In the past, all of my books were written in longhand during the initial drafting process. I’ve never discussed it here because printouts and handwritten documents run counter to the minimalist mindset and made me feel like a fraud.
Last winter I resolved to become more in sync with my minimalist lifestyle and I eliminated paper from my writing process. I forced myself to use my computer for all of my writing and drafting.
If I wasn’t staring at a blank screen, I was spewing garbage. I found myself unable to think of anything to write down, or duplicating stuff I had already written.
Initially I thought this was writer’s block so I decided to cut myself some slack but as time went on I started to get worried.
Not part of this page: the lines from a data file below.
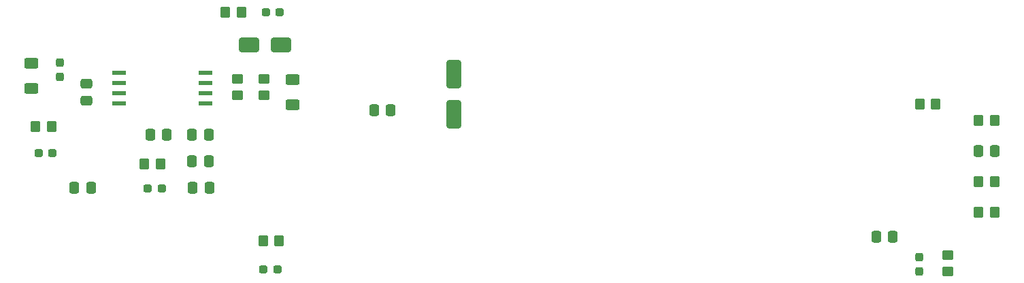
<source format=gbr>
%TF.GenerationSoftware,KiCad,Pcbnew,8.0.7*%
%TF.CreationDate,2025-03-02T22:18:17-05:00*%
%TF.ProjectId,Buck_Converter,4275636b-5f43-46f6-9e76-65727465722e,v0*%
%TF.SameCoordinates,Original*%
%TF.FileFunction,Paste,Top*%
%TF.FilePolarity,Positive*%
%FSLAX46Y46*%
G04 Gerber Fmt 4.6, Leading zero omitted, Abs format (unit mm)*
G04 Created by KiCad (PCBNEW 8.0.7) date 2025-03-02 22:18:17*
%MOMM*%
%LPD*%
G01*
G04 APERTURE LIST*
G04 Aperture macros list*
%AMRoundRect*
0 Rectangle with rounded corners*
0 $1 Rounding radius*
0 $2 $3 $4 $5 $6 $7 $8 $9 X,Y pos of 4 corners*
0 Add a 4 corners polygon primitive as box body*
4,1,4,$2,$3,$4,$5,$6,$7,$8,$9,$2,$3,0*
0 Add four circle primitives for the rounded corners*
1,1,$1+$1,$2,$3*
1,1,$1+$1,$4,$5*
1,1,$1+$1,$6,$7*
1,1,$1+$1,$8,$9*
0 Add four rect primitives between the rounded corners*
20,1,$1+$1,$2,$3,$4,$5,0*
20,1,$1+$1,$4,$5,$6,$7,0*
20,1,$1+$1,$6,$7,$8,$9,0*
20,1,$1+$1,$8,$9,$2,$3,0*%
G04 Aperture macros list end*
%ADD10RoundRect,0.237500X-0.287500X-0.237500X0.287500X-0.237500X0.287500X0.237500X-0.287500X0.237500X0*%
%ADD11RoundRect,0.250000X-0.337500X-0.475000X0.337500X-0.475000X0.337500X0.475000X-0.337500X0.475000X0*%
%ADD12RoundRect,0.250000X-1.000000X-0.650000X1.000000X-0.650000X1.000000X0.650000X-1.000000X0.650000X0*%
%ADD13RoundRect,0.250000X0.475000X-0.337500X0.475000X0.337500X-0.475000X0.337500X-0.475000X-0.337500X0*%
%ADD14RoundRect,0.250000X-0.350000X-0.450000X0.350000X-0.450000X0.350000X0.450000X-0.350000X0.450000X0*%
%ADD15RoundRect,0.250000X0.350000X0.450000X-0.350000X0.450000X-0.350000X-0.450000X0.350000X-0.450000X0*%
%ADD16RoundRect,0.250000X0.625000X-0.400000X0.625000X0.400000X-0.625000X0.400000X-0.625000X-0.400000X0*%
%ADD17RoundRect,0.250000X0.450000X-0.350000X0.450000X0.350000X-0.450000X0.350000X-0.450000X-0.350000X0*%
%ADD18RoundRect,0.237500X-0.237500X0.300000X-0.237500X-0.300000X0.237500X-0.300000X0.237500X0.300000X0*%
%ADD19RoundRect,0.237500X0.287500X0.237500X-0.287500X0.237500X-0.287500X-0.237500X0.287500X-0.237500X0*%
%ADD20RoundRect,0.250000X0.337500X0.475000X-0.337500X0.475000X-0.337500X-0.475000X0.337500X-0.475000X0*%
%ADD21RoundRect,0.250000X0.650000X-1.500000X0.650000X1.500000X-0.650000X1.500000X-0.650000X-1.500000X0*%
%ADD22RoundRect,0.237500X0.237500X-0.287500X0.237500X0.287500X-0.237500X0.287500X-0.237500X-0.287500X0*%
%ADD23R,1.701800X0.558800*%
G04 APERTURE END LIST*
D10*
%TO.C,D3*%
X53989000Y-118110000D03*
X55739000Y-118110000D03*
%TD*%
D11*
%TO.C,C11*%
X45152500Y-104648000D03*
X47227500Y-104648000D03*
%TD*%
D12*
%TO.C,D6*%
X52185200Y-90170000D03*
X56185200Y-90170000D03*
%TD*%
D13*
%TO.C,C8*%
X32004000Y-97049500D03*
X32004000Y-94974500D03*
%TD*%
D14*
%TO.C,R5*%
X39220000Y-104942000D03*
X41220000Y-104942000D03*
%TD*%
D15*
%TO.C,R13*%
X51257200Y-86106000D03*
X49257200Y-86106000D03*
%TD*%
D16*
%TO.C,R12*%
X57607200Y-97588000D03*
X57607200Y-94488000D03*
%TD*%
D17*
%TO.C,R10*%
X54051200Y-96370000D03*
X54051200Y-94370000D03*
%TD*%
D10*
%TO.C,D2*%
X39637500Y-107998000D03*
X41387500Y-107998000D03*
%TD*%
D15*
%TO.C,R4*%
X137668000Y-97536000D03*
X135668000Y-97536000D03*
%TD*%
D10*
%TO.C,D7*%
X54305200Y-86106000D03*
X56055200Y-86106000D03*
%TD*%
D17*
%TO.C,R11*%
X50749200Y-96370000D03*
X50749200Y-94370000D03*
%TD*%
D18*
%TO.C,C9*%
X28702000Y-92355500D03*
X28702000Y-94080500D03*
%TD*%
D11*
%TO.C,C10*%
X45132500Y-101346000D03*
X47207500Y-101346000D03*
%TD*%
D19*
%TO.C,D5*%
X27783000Y-103632000D03*
X26033000Y-103632000D03*
%TD*%
D15*
%TO.C,R2*%
X145018000Y-110998000D03*
X143018000Y-110998000D03*
%TD*%
D20*
%TO.C,C7*%
X42001500Y-101346000D03*
X39926500Y-101346000D03*
%TD*%
D11*
%TO.C,C4*%
X67796500Y-98298000D03*
X69871500Y-98298000D03*
%TD*%
D15*
%TO.C,R1*%
X145018000Y-107188000D03*
X143018000Y-107188000D03*
%TD*%
D11*
%TO.C,C12*%
X45239000Y-107950000D03*
X47314000Y-107950000D03*
%TD*%
D15*
%TO.C,R3*%
X145002000Y-99568000D03*
X143002000Y-99568000D03*
%TD*%
D16*
%TO.C,R9*%
X25146000Y-95556000D03*
X25146000Y-92456000D03*
%TD*%
D17*
%TO.C,R7*%
X139192000Y-118332000D03*
X139192000Y-116332000D03*
%TD*%
D21*
%TO.C,D1*%
X77724000Y-98766000D03*
X77724000Y-93766000D03*
%TD*%
D11*
%TO.C,C6*%
X30507000Y-107950000D03*
X32582000Y-107950000D03*
%TD*%
D15*
%TO.C,R8*%
X27670000Y-100330000D03*
X25670000Y-100330000D03*
%TD*%
D22*
%TO.C,D4*%
X135636000Y-118345000D03*
X135636000Y-116595000D03*
%TD*%
D14*
%TO.C,R6*%
X53977000Y-114554000D03*
X55977000Y-114554000D03*
%TD*%
D11*
%TO.C,C1*%
X142959000Y-103378000D03*
X145034000Y-103378000D03*
%TD*%
%TO.C,C2*%
X130259000Y-114046000D03*
X132334000Y-114046000D03*
%TD*%
D23*
%TO.C,U3*%
X36017200Y-93599000D03*
X36017200Y-94869000D03*
X36017200Y-96139000D03*
X36017200Y-97409000D03*
X46786800Y-97409000D03*
X46786800Y-96139000D03*
X46786800Y-94869000D03*
X46786800Y-93599000D03*
%TD*%
M02*

</source>
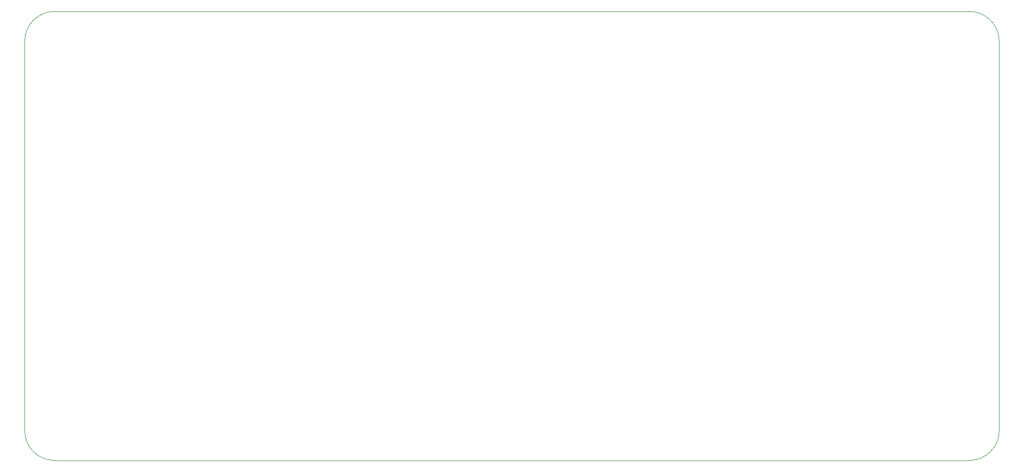
<source format=gbr>
%TF.GenerationSoftware,KiCad,Pcbnew,7.0.10-7.0.10~ubuntu22.04.1*%
%TF.CreationDate,2024-01-03T15:26:10-06:00*%
%TF.ProjectId,aom_driver,616f6d5f-6472-4697-9665-722e6b696361,v1*%
%TF.SameCoordinates,Original*%
%TF.FileFunction,Profile,NP*%
%FSLAX46Y46*%
G04 Gerber Fmt 4.6, Leading zero omitted, Abs format (unit mm)*
G04 Created by KiCad (PCBNEW 7.0.10-7.0.10~ubuntu22.04.1) date 2024-01-03 15:26:10*
%MOMM*%
%LPD*%
G01*
G04 APERTURE LIST*
%TA.AperFunction,Profile*%
%ADD10C,0.100000*%
%TD*%
G04 APERTURE END LIST*
D10*
X228854500Y-137795500D02*
X73914500Y-137795500D01*
X233934500Y-66675500D02*
X233934500Y-132715500D01*
X73914500Y-61595500D02*
X228854500Y-61595500D01*
X68834500Y-132715500D02*
X68834500Y-66675500D01*
X68834500Y-132715500D02*
G75*
G03*
X73914500Y-137795500I5080000J0D01*
G01*
X228854500Y-137795500D02*
G75*
G03*
X233934500Y-132715500I0J5080000D01*
G01*
X233934500Y-66675500D02*
G75*
G03*
X228854500Y-61595500I-5080000J0D01*
G01*
X73914500Y-61595500D02*
G75*
G03*
X68834500Y-66675500I0J-5080000D01*
G01*
M02*

</source>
All of my life I’ve had a surplus of stuff to write about. Was I finally out of gas?
I started researching different ways to overcome this challenge. One common thread kept popping up in all of my research: paper.
I discovered that many writers dealt with writer’s block through the use of index cards. Desperate for a solution, I grabbed a pack and started to work.
It was like the floodgates opened! I found myself writing so much that my whole arm would go numb but I couldn’t stop. I switched hands and kept writing.
In a matter of days I finished one whole draft (“How to Survive the Death of Windows XP”), partially completed another and began the outlining process on several more.
That was when I realized that minimalism had killed my mojo. All of those months, instead of working with my natural creative tendencies I had eliminated the very methods I needed to be a productive writer.
This has taught me a valuable lesson.
Just because something can be minimized doesn’t mean that it should.
While minimalism can be a good thing it can easily be taken too far. While I liked the thought of eliminating paper from my creative process, it simply isn’t worth the cost to my creativity. Minimalism or no, I have went back to my old ways of writing books with a vengeance and in this instance I am not ashamed to set minimalism aside.
While minimalism is a worthwhile goal, it is very important to pay attention to your needs during the process. Some areas of your life may not benefit from the “less is more” philosophy, so don’t be afraid to go back to your old ways if minimalism doesn’t benefit you.
And, most importantly, don’t worry about what others will think regardless of your decision.